■ **LESETEXT**:
-------------------------

Bauern profitieren von benachbarten Solarfarmen

Daniela Gschweng /  Wenn der Boden unter Solarpanels bepflanzt wird, steigt die Biodiversität steil an. Das nützt auch den Nachbarn.

«Wenn Du eine Art retten willst, rette zuerst ihr Habitat», heisst eine Binsenweisheit der Ökologen. In den USA hat sich diese Faustregel einmal mehr bestätigt. Nur, dass es nicht um eine Tier- oder Pflanzenart geht, sondern um ein ganzes kleines Ökosystem. Und um kommerzielle Solarkraftwerke.

In einem Projekt des Argonne National Laboratory des US-Energieministeriums (DOE) und des National Renewable Energy Laboratory untersuchten Forschende, was aus ökologischer Sicht mit Flächen geschieht, die grossflächig mit Solarpaneelen versehen werden.

Dabei untersuchten sie ehemaliges Ackerland in Minnesota. Die einstigen Äcker waren zum Solarkraftwerk umgestaltet und mit einheimischen Gräsern und Kräutern bepflanzt worden. Dabei profitierte nicht nur die Natur. Es profitieren auch die Nachbarn, fanden sie in ihrem aufwendigen Feldversuch.

Solarfarmen gaben der Artenvielfalt einen deutlichen Schub

In der Studie wurden zwei «Solar-Bestäuber-Habitate», so die Bezeichnung der Forschenden, ab 2018 während fünf Jahren überwacht. In hunderten Besuchen zählten die Projektteilnehmer Anzahl und Art des Pflanzenbewuchses und der Insektenpopulation.

-------------------------

■ **AUFGABEN**:
A: Entscheiden Sie, ob die folgenden Aussagen mit dem Lesetext übereinstimmen, und belegen Sie jede Antwort mit einem wörtlichen Zitat. (i) Bei den untersuchten Flächen handelte es sich um früheres Ackerland in Minnesota. (ii) Unter den Solarpaneelen wurden nicht heimische Pflanzen gesetzt. (iii) Die Habitate wurden ab 2018 drei Jahre lang beobachtet.
B: Übertragen Sie die Passage aus dem Lesetext wortgetreu, beginnend bei „In einem Projekt“ und endend bei „ihrem aufwendigen Feldversuch.“.

■ **BEREITGESTELLTE DATEN**:
-------------------------

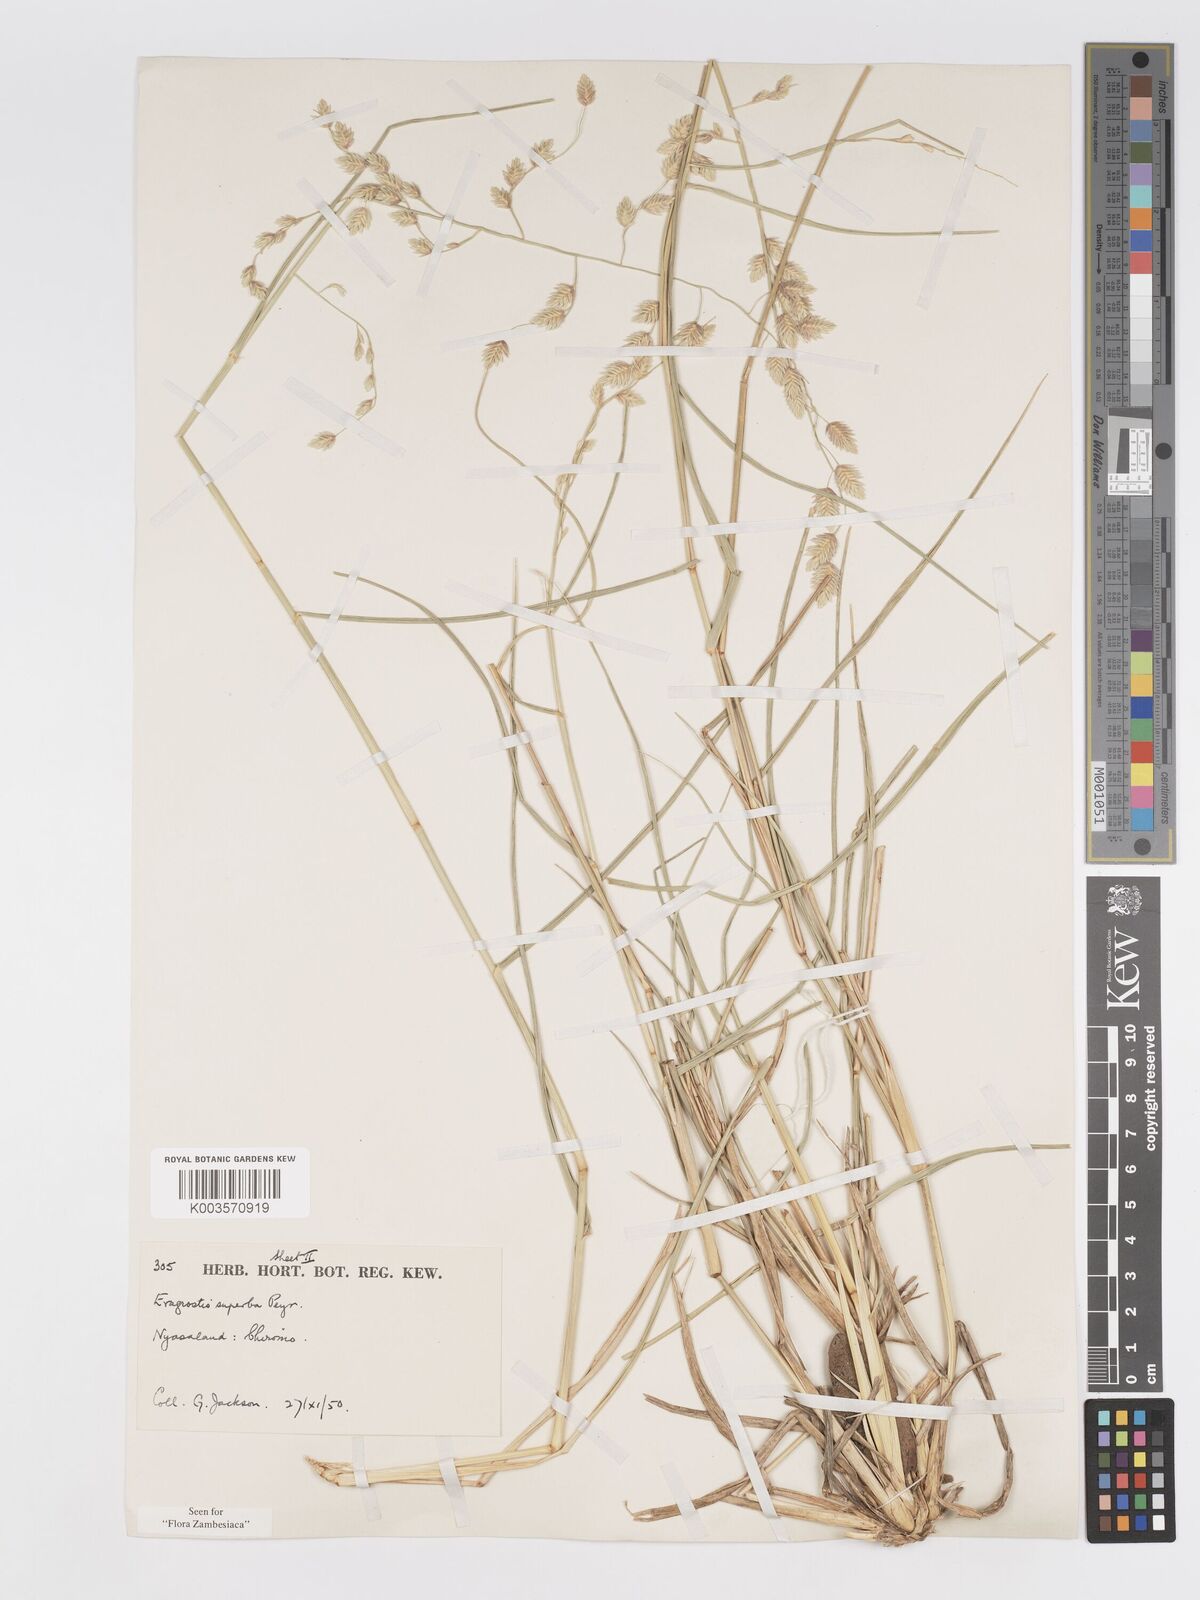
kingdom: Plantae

-------------------------

■ **LÖSUNGEN**:
A:
(i) Ja: „Dabei untersuchten sie ehemaliges Ackerland in Minnesota.“
(ii) Nein: „mit einheimischen Gräsern und Kräutern bepflanzt worden“
(iii) Nein: „ab 2018 während fünf Jahren überwacht“

B:
In einem Projekt des Argonne National Laboratory des US-Energieministeriums (DOE) und des National Renewable Energy Laboratory untersuchten Forschende, was aus ökologischer Sicht mit Flächen geschieht, die grossflächig mit Solarpaneelen versehen werden.

Dabei untersuchten sie ehemaliges Ackerland in Minnesota. Die einstigen Äcker waren zum Solarkraftwerk umgestaltet und mit einheimischen Gräsern und Kräutern bepflanzt worden. Dabei profitierte nicht nur die Natur. Es profitieren auch die Nachbarn, fanden sie in ihrem aufwendigen Feldversuch.